Tuesday, May 11, 2010

At the council table - May 10, 2010

On the council agenda last night:
Official Plan Review.
• Boyne Survey Secondary Plan.
• Intensification Study
• Staff and council salary increase

Official Plan
will go to council June 14 for ratification and forwarding on to the Region for approval. However, they can do nothing with it until such as the province approves the Region’s Official Plan Amendment (ROPA 38). So, until that time we live with our current existing plan.

Boyne Survey draft secondary plan, basically still a concept plan, was approved. This will bring a further 50,000 people to Milton. This plan has been in our future for 10 years now. Still to come: financial reports, staging/phasing arrangements, sub-watershed reports, etc., before a shovel ever goes in the ground – expected in spring of 2013 – providing there are no OMB appeals to hold things up.

Intensification Study follow-up report provided more detail on a number of issues. The addition of public art in the public realm; Urban Design Guidelines; density and height bonusing; pre-zoning (the ability to do so, so newcomers will know what is in store on neighbouring properties); height of new buildings on the north side of Main Street (near Thompson) and the stepping back of multi-storey buildings from the street to create a better relationship between one-two storey buildings across the road.

The Staff and Salary increase report proposed a 2% across the board for non-unionized employees and council. For councillors it amounted to $43.33 per month.
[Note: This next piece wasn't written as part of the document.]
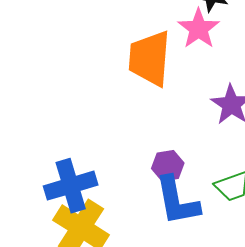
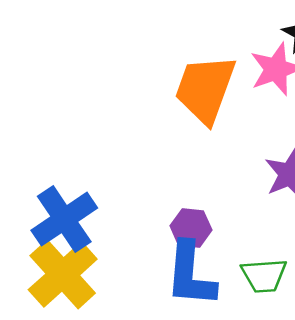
blue cross: (71, 186) -> (64, 219), turned -33

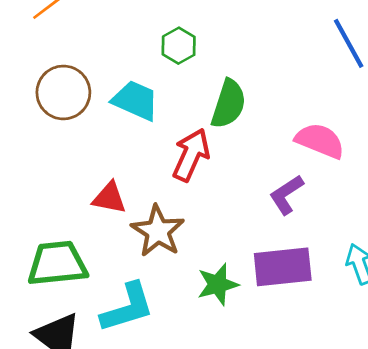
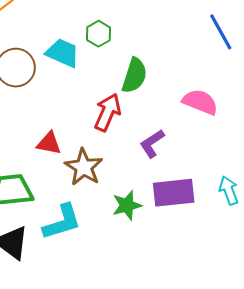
cyan trapezoid: (135, 100) -> (63, 53), moved
purple L-shape: (286, 195) -> (152, 144), moved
Milton council is the lowest paid in the GTA .

There are some who say council shouldn’t vote for it’s own pay increase but as I’ve said before, under the municipal act council is responsible for every single action of the town. There is no one else who can vote for a councillor increase except the voter at election time.

As to employees, reviews are annual, and with an across the board increase of 2% it’s barely covering the cost of living increase. Town employees are not unionized and if we let them slip compared to other towns/cities, we stand to lose the ground we have. Our employees are well-trained and well regarded by other municipalities. I had no problem supporting the 2% increase. There are two unions at the town – IBEW (2.5% increase effective March) and Fire (3%, also effective March), I think it makes little sense to withhold an increase to the rest of Milton’s permanent and part time employees.

back to council increases – there was a public group assigned a number of years ago to address council pay because council dragged so far behind other comparable municipalities. It was out of that committee that was the current format of increases geared to town staff annual increase came to be.
In an election year, you can expect anything to happen. And it does. And it did.

We met from 6:30pm yesterday and I got home at 11:30. We covered a lot of ground.